Florida Assessment of Student Thinking ELA Reading is given three times per year (PM1 fall, PM2 winter, PM3 spring) in grades 3 through 5. PM3 is the summative test of record used for accountability.

When given:
fall, winter, spring
Frequency:
three times per year
Official source
Common Questions
  • What should reading look like by the end of first grade?

    Students should read short books out loud with smooth phrasing, sounding out new words and recognizing common ones on sight. They should be able to retell what happened, name the characters, and answer questions about why something happened in the story.

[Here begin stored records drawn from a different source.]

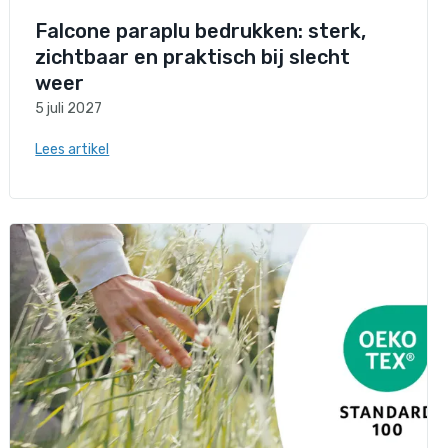
Falcone paraplu bedrukken: sterk,
zichtbaar en praktisch bij slecht
weer
5 juli 2027
Lees artikel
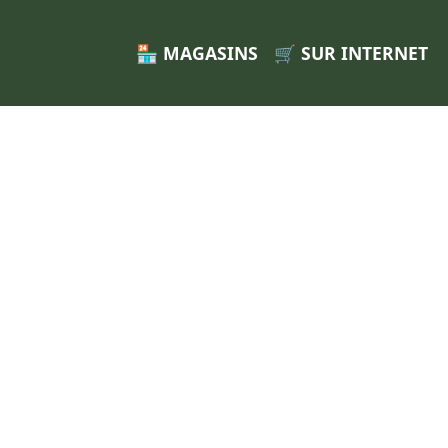
🏪 MAGASINS
🛒 SUR INTERNET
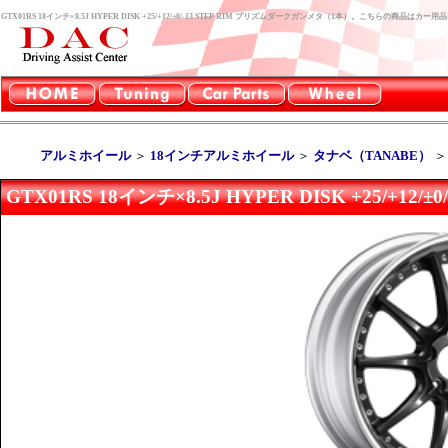
GTX01RS 18インチ×8.5J HYPER DISK +25/+12/±0/-13 STEP RIM プリズムダークガンメタ（1本）。こちらの商品
アルミホイール
＞
18インチアルミホイール
＞
タナベ（TANABE）
GTX01RS 18インチ×8.5J HYPER DISK +25/+1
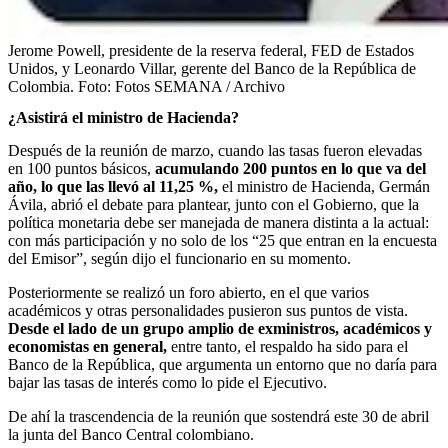
Jerome Powell, presidente de la reserva federal, FED de Estados
Unidos, y Leonardo Villar, gerente del Banco de la República de
Colombia.
Foto:
Fotos SEMANA / Archivo
¿Asistirá el ministro de Hacienda?
Después de la reunión de marzo, cuando las tasas fueron elevadas
en 100 puntos básicos,
acumulando 200 puntos en lo que va del
año, lo que las llevó al 11,25 %,
el ministro de Hacienda, Germán
Ávila, abrió el debate para plantear, junto con el Gobierno, que la
política monetaria debe ser manejada de manera distinta a la actual:
con más participación y no solo de los “25 que entran en la encuesta
del Emisor”, según dijo el funcionario en su momento.
Posteriormente se realizó un foro abierto, en el que varios
académicos y otras personalidades pusieron sus puntos de vista.
Desde el lado de un grupo amplio de exministros, académicos y
economistas en general,
entre tanto, el respaldo ha sido para el
Banco de la República, que argumenta un entorno que no daría para
bajar las tasas de interés como lo pide el Ejecutivo.
De ahí la trascendencia de la reunión que sostendrá este 30 de abril
la junta del Banco Central colombiano.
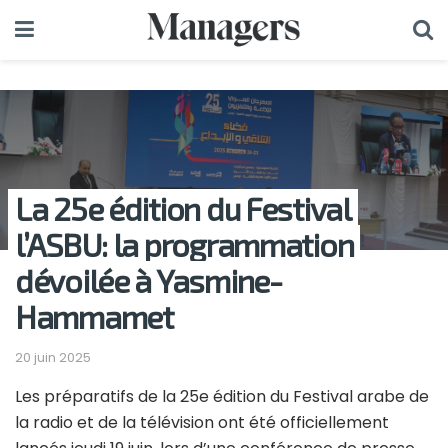
La 25e édition du Festival
l’ASBU: la programmation
dévoilée à Yasmine-
Hammamet
20 juin 2025
Les préparatifs de la 25e édition du Festival arabe de
la radio et de la télévision ont été officiellement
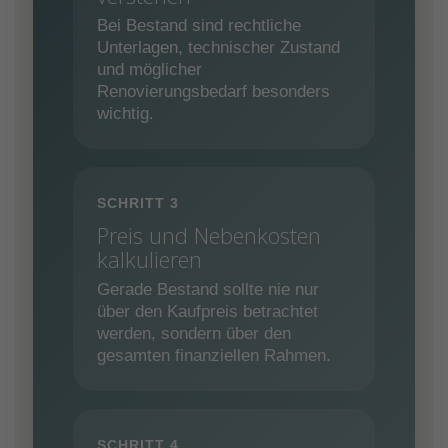
Bei Bestand sind rechtliche
Unterlagen, technischer Zustand
und möglicher
Renovierungsbedarf besonders
wichtig.
SCHRITT 3
Preis und Nebenkosten
kalkulieren
Gerade Bestand sollte nie nur
über den Kaufpreis betrachtet
werden, sondern über den
gesamten finanziellen Rahmen.
SCHRITT 4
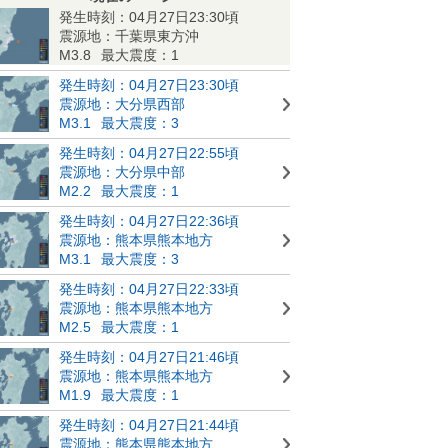
発生時刻：04月27日23:30頃
震源地：千葉県東方沖
M3.8
最大震度：1
発生時刻：04月27日23:30頃
震源地：大分県西部
M3.1
最大震度：3
発生時刻：04月27日22:55頃
震源地：大分県中部
M2.2
最大震度：1
発生時刻：04月27日22:36頃
震源地：熊本県熊本地方
M3.1
最大震度：3
発生時刻：04月27日22:33頃
震源地：熊本県熊本地方
M2.5
最大震度：1
発生時刻：04月27日21:46頃
震源地：熊本県熊本地方
M1.9
最大震度：1
発生時刻：04月27日21:44頃
震源地：熊本県熊本地方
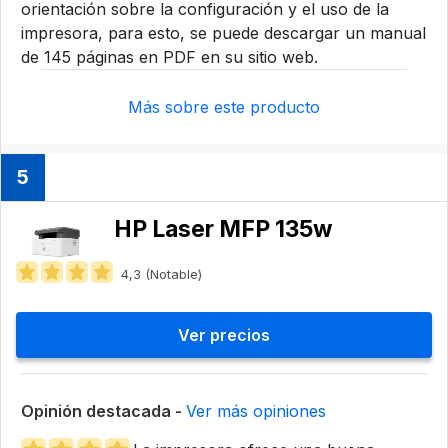
orientación sobre la configuración y el uso de la
impresora, para esto, se puede descargar un manual
de 145 páginas en PDF en su sitio web.
Más sobre este producto
5
HP Laser MFP 135w
4,3 (Notable)
Ver precios
Opinión destacada -
Ver más opiniones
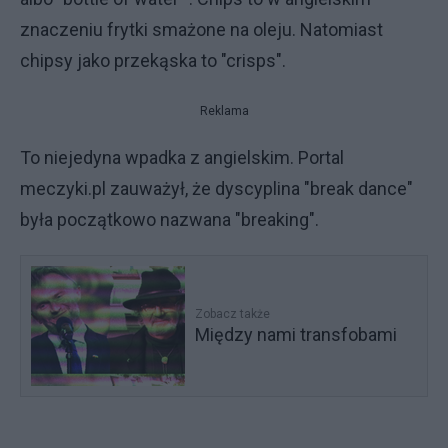
znaczeniu frytki smażone na oleju. Natomiast
chipsy jako przekąska to "crisps".
Reklama
To niejedyna wpadka z angielskim. Portal
meczyki.pl zauważył, że dyscyplina "break dance"
była początkowo nazwana "breaking".
Zobacz także
Między nami transfobami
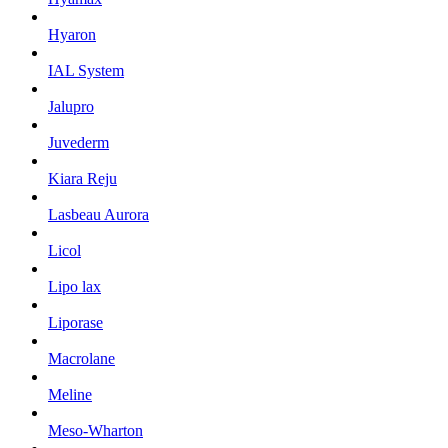
Hyaron
IAL System
Jalupro
Juvederm
Kiara Reju
Lasbeau Aurora
Licol
Lipo lax
Liporase
Macrolane
Meline
Meso-Wharton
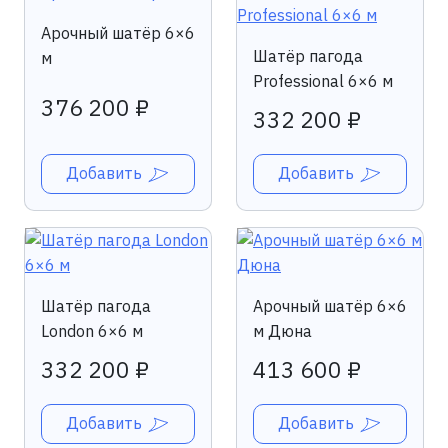
Арочный шатёр 6×6
Шатёр пагода
м
Professional 6×6 м
376 200 ₽
332 200 ₽
Добавить
Добавить
Шатёр пагода
Арочный шатёр 6×6
London 6×6 м
м Дюна
332 200 ₽
413 600 ₽
Добавить
Добавить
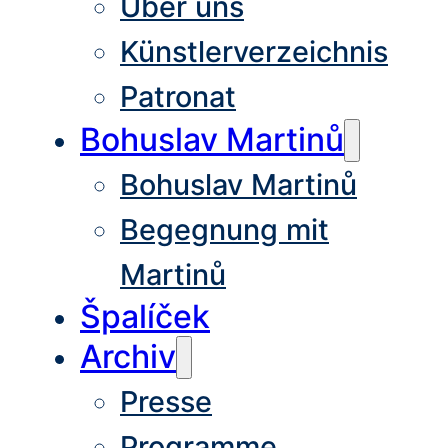
Über uns
Künstlerverzeichnis
Patronat
Bohuslav Martinů
Bohuslav Martinů
Begegnung mit
Martinů
Špalíček
Archiv
Presse
Programme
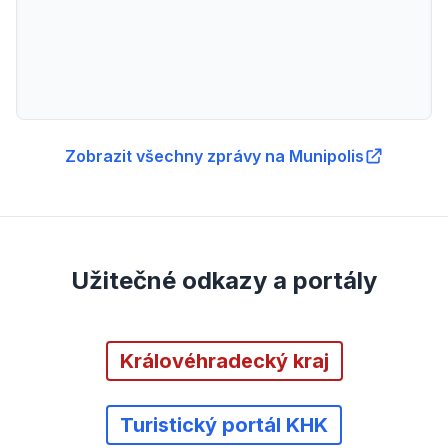
Zobrazit všechny zprávy na Munipolis
Užitečné odkazy a portály
Královéhradecký kraj
Turistický portál KHK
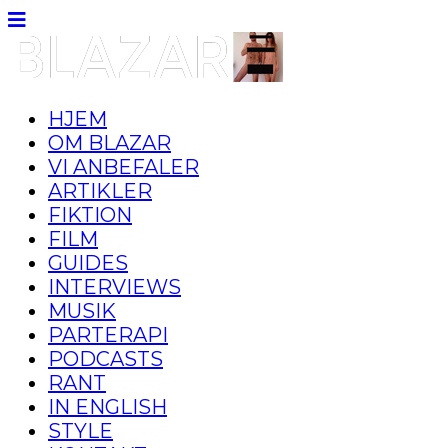
HJEM
OM BLAZAR
VI ANBEFALER
ARTIKLER
FIKTION
FILM
GUIDES
INTERVIEWS
MUSIK
PARTERAPI
PODCASTS
RANT
IN ENGLISH
STYLE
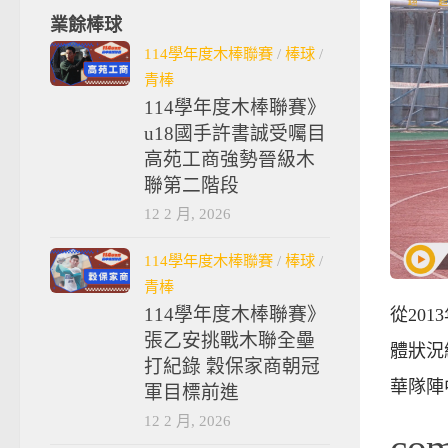
業餘棒球
114學年度木棒聯賽
/
棒球
/
青棒
114學年度木棒聯賽》
u18國手許書誠受囑目
高苑工商強勢晉級木
聯第二階段
12 2 月, 2026
114學年度木棒聯賽
/
棒球
/
青棒
114學年度木棒聯賽》
從20
張乙安挑戰木聯全壘
體狀況
打紀錄 穀保家商朝冠
華隊陣
軍目標前進
12 2 月, 2026
co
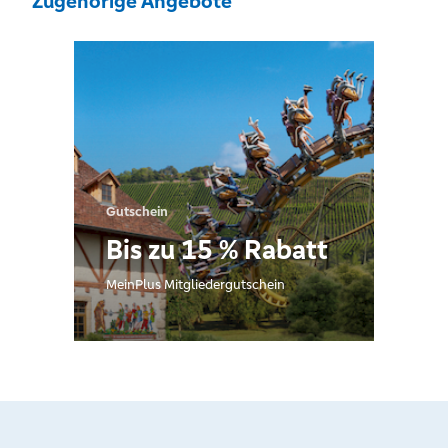
Zugehörige Angebote
Gutschein
Bis zu 15 % Rabatt
MeinPlus Mitgliedergutschein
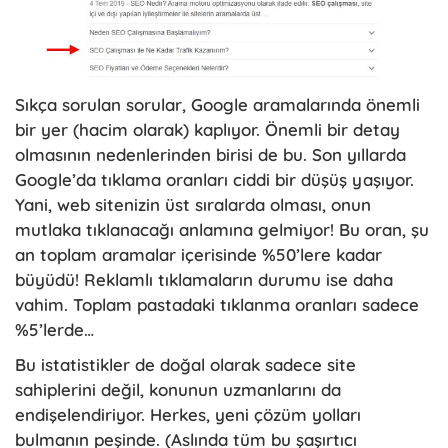
Sıkça sorulan sorular, Google aramalarında önemli
bir yer (hacim olarak) kaplıyor. Önemli bir detay
olmasının nedenlerinden birisi de bu. Son yıllarda
Google’da tıklama oranları ciddi bir düşüş yaşıyor.
Yani, web sitenizin üst sıralarda olması, onun
mutlaka tıklanacağı anlamına gelmiyor! Bu oran, şu
an toplam aramalar içerisinde %50’lere kadar
büyüdü! Reklamlı tıklamaların durumu ise daha
vahim. Toplam pastadaki tıklanma oranları sadece
%5’lerde…
Bu istatistikler de doğal olarak sadece site
sahiplerini değil, konunun uzmanlarını da
endişelendiriyor. Herkes, yeni çözüm yolları
bulmanın peşinde. (Aslında tüm bu şaşırtıcı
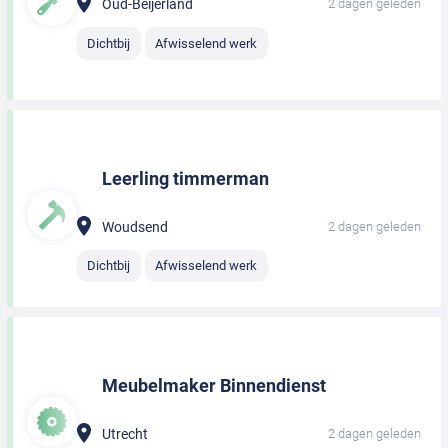
Oud-Beijerland
2 dagen geleden
Dichtbij
Afwisselend werk
Leerling timmerman
Woudsend
2 dagen geleden
Dichtbij
Afwisselend werk
Meubelmaker Binnendienst
Utrecht
2 dagen geleden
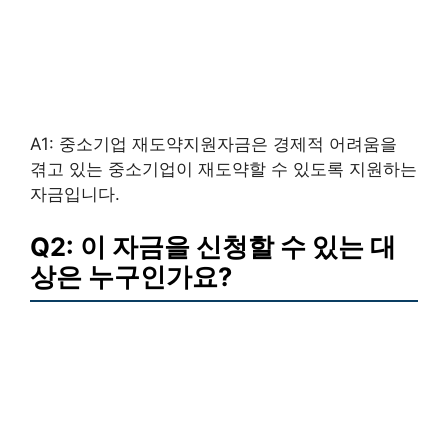
A1: 중소기업 재도약지원자금은 경제적 어려움을
겪고 있는 중소기업이 재도약할 수 있도록 지원하는
자금입니다.
Q2: 이 자금을 신청할 수 있는 대
상은 누구인가요?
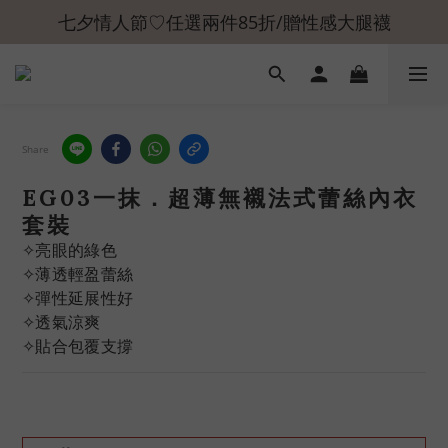
七夕情人節♡任選兩件85折/贈性感大腿襪
Share
EG03一抹．超薄無襯法式蕾絲內衣
套裝
✧亮眼的綠色
✧薄透輕盈蕾絲
✧彈性延展性好
✧透氣涼爽
✧貼合包覆支撐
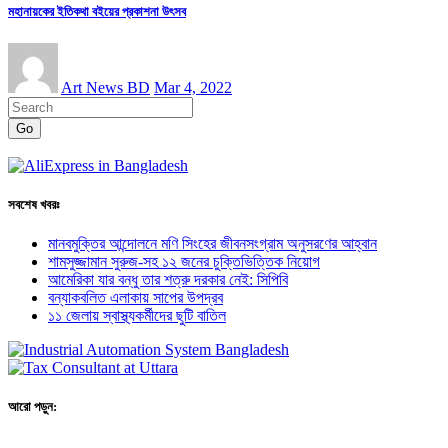
মহানায়কের ইতিকথা বইয়ের প্রকাশনা উৎসব
Art News BD
Mar 4, 2022
Go
সবশেষ খবরঃ
মানবমুক্তির আন্দোলনে মণি সিংহের জীবনসংগ্রাম অনুসরণের আহ্বান
শামসুজ্জামান সুরুজ-সহ ১২ জনের চুক্তিভিত্তিক নিয়োগ
আমেরিকা যার বন্ধু তার শত্রু দরকার নেই: সিপিবি
বন্যাকবলিত এলাকায় সাপের উপদ্রব
১১ জেলায় স্বাস্থ্যকর্মীদের ছুটি বাতিল
আরো পড়ুন:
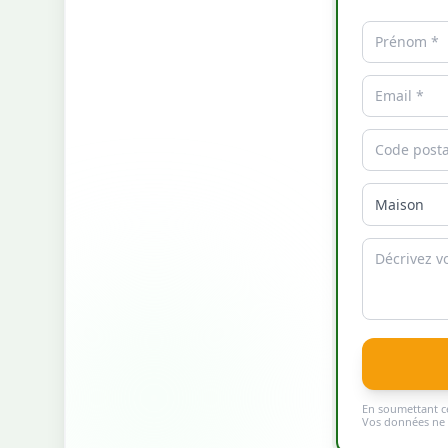
En soumettant ce
Vos données ne s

  • How can I help with reading at home?

    Read together for about ten minutes a day. Let students sound out tricky words instead of jumping in right away, and ask simple questions like what happened first, who the story is about, and how a character felt. Re-reading the same book a few times builds confidence and speed.

  • What writing should students be doing this year?

    Students write short stories, short pieces that share facts about a topic, and short opinion pieces with a reason. Sentences should start with a capital letter and end with a period, question mark, or exclamation point.

  • How should I sequence phonics across the year?

    Start the year reviewing letter sounds and short vowel words, then move into common letter pairs like sh, ch, th, and long vowel patterns by midyear. Spend the last stretch on longer words with two syllables and common endings. Build in daily fluency practice with short, decodable passages.

  • My child still spells words wrong. Should I worry?

    Not yet. First graders often spell by sound, so words like said may come out as sed. Help students stretch out the sounds when writing at home, and gently point out a few high-frequency words like the, was, and they that need to be memorized.

  • Which skills usually need the most reteaching?

    Blending longer words, reading with expression instead of word-by-word, and using punctuation correctly in writing tend to need the most repeat practice. Inference questions, especially why a character did something, also need steady modeling across the year.

  • What is the difference between a story and an informational book at this level?

    A story has characters, a setting, and events that happen in order. An informational book shares facts about a real topic and often uses headings or pictures with labels. Students should be able to tell which kind of book they are reading and why.

  • How do I know a student is ready for second grade?

    A ready student reads a short, unfamiliar book out loud with few stumbles, retells it with key details, and answers a why question using something from the text. In writing, they produce a few connected sentences on a topic with capitals, end marks, and mostly readable spelling.

  • How can I help build vocabulary at home?

    Use real words in everyday talk and explain them in the moment, like saying a puddle is shallow because it is not deep. When reading together, pause on one new word per page and give a quick kid-friendly meaning instead of skipping it.